I will not allow a camper to leave with anyone other than their parents unless arrangements are made in advance and in writing. 

Also, I generally have a couple of teenage black belts as assistants the ratio I like to keep is one assistant for every ten campers.

Success starts on the first day

Set the tone immediately. To begin with, I have everyone sit in a straight line and introduce themselves. Then, I explain my rules. No running, no talking when I am talking or teaching. 

And stay away from mirrors and windows. That’s it! Simple yet it sets the tone. Remember it’s a camp and you want to make sure they are going to have fun.

Each year, I hand out a different camp T-shirt. To help with this I have a “design our camp T-shirt contest” well in advance of my camp and the winner gets a free T-shirt. I do not have the kids wear uniforms and shoes are allowed.

To really ensure that you have a successful camp and make a good impression, make sure that you start your curriculum on time and stick to your schedule. 

Another suggestion is to include a couple of 15-minute breaks so the kids can get snacks and drinks. At the end of the day make certain that the children have a handout to take home with them. 
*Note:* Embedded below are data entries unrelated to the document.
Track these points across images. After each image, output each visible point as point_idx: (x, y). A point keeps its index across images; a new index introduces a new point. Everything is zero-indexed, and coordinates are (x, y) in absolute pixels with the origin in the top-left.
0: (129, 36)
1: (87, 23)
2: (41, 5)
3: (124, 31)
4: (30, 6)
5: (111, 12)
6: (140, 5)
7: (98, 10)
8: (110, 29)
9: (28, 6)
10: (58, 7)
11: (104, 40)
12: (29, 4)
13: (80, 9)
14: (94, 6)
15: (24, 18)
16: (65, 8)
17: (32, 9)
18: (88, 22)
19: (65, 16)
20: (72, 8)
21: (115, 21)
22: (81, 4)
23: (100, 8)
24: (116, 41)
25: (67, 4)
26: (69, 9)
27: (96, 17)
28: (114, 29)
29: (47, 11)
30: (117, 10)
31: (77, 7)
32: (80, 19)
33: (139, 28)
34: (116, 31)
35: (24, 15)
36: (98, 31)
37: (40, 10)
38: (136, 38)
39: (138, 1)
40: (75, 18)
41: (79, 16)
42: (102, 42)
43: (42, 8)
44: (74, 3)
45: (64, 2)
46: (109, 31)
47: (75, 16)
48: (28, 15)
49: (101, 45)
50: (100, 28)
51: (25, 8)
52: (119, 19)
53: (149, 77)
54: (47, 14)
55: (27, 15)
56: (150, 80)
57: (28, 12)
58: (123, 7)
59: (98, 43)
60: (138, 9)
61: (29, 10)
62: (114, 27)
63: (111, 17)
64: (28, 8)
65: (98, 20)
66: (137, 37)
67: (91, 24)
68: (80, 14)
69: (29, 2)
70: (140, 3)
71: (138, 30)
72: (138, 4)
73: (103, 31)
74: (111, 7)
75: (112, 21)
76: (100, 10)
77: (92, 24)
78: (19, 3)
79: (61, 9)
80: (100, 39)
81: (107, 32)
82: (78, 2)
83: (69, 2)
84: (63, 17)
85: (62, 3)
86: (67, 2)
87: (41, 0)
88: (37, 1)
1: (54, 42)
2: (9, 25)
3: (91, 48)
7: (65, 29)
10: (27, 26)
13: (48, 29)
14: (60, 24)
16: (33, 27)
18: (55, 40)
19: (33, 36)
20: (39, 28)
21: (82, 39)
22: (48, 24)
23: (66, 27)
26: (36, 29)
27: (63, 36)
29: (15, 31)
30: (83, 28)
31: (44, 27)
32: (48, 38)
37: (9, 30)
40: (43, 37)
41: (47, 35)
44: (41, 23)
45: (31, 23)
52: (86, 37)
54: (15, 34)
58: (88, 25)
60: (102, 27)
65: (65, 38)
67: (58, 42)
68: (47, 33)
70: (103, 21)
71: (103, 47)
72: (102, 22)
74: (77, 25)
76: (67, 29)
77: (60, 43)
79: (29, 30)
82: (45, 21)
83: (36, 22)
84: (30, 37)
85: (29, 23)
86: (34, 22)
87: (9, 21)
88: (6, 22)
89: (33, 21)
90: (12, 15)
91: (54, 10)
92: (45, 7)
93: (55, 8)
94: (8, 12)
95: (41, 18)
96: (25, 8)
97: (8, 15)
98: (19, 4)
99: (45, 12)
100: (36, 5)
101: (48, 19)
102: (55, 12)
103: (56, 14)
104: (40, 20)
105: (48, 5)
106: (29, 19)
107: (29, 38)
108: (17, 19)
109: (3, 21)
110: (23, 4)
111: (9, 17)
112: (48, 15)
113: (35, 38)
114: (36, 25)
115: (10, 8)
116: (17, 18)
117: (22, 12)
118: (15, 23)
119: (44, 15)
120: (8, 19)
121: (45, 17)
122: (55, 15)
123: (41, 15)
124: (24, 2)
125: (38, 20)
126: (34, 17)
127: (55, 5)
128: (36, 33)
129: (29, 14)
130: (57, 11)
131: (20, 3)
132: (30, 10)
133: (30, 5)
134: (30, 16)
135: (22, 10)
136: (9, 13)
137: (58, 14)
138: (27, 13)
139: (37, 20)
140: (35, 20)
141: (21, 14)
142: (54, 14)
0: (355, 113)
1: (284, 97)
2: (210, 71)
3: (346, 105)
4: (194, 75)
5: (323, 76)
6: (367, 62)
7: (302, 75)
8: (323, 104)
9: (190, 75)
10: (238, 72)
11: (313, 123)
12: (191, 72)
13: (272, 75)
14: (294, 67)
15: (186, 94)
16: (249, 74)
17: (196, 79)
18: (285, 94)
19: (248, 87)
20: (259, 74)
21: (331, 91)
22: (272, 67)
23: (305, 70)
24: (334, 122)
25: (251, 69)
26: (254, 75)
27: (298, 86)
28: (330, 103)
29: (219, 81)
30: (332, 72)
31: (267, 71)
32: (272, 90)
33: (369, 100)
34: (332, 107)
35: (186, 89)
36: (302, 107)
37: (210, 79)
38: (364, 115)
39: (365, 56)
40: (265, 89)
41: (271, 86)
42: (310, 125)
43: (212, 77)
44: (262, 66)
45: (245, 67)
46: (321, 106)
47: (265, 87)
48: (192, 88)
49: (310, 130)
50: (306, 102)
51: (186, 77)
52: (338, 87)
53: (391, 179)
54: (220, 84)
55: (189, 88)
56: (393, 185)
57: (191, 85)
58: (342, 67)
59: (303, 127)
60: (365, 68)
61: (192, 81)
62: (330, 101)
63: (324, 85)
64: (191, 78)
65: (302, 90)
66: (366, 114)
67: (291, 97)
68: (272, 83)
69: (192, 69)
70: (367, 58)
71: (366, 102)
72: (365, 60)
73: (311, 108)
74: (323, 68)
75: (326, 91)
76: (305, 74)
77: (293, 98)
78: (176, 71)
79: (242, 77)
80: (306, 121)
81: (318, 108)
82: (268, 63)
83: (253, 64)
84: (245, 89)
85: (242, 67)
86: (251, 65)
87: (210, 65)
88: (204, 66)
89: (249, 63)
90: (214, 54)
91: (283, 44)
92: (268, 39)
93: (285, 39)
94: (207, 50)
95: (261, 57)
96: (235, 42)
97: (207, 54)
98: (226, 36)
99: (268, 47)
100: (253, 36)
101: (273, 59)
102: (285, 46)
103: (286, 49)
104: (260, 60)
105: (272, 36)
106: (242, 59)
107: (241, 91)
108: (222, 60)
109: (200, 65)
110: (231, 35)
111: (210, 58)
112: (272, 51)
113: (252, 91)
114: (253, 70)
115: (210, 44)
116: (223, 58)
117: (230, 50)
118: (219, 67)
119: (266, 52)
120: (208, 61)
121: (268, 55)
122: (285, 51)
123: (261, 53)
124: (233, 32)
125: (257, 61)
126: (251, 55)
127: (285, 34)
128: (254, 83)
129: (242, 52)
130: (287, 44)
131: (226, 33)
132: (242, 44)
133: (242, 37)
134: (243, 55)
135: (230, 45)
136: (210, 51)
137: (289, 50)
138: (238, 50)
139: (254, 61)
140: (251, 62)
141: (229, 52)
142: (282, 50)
I like handouts about home rules, conflict resolution, character education, etc. Talk to the parents when they arrive to pick-up their kids. Tell them what you covered and how much fun you had with their kids.

A lasting impression is made on the final day
The final day needs to be the best and most memorable day for the campers. After all, you want as many non-students to continue at your school as possible. You also want to build repeat business for next year’s camp. 

On the last day, I have a tournament and graduation. The tournament consists of judging their creative combinations, simple and easy board breaking, and fun sparring with the counselors and me. To make sure the parents are part of this, I send invitations home with the kids a few days before the last day.

I have all of the campers demonstrate what they learned as a graduation. They all receive a nice frameable certificate and those that have never experienced martial arts at your school, receive a gold belt with a white stripe down the center (a non-rank at my school). 

Remember, make it fun, exciting and memorable. By doing so you are creating great word of mouth advertising. Finally, I hand out an invitation to a “Bring A Friend” class that I schedule within the next two weeks following the camp.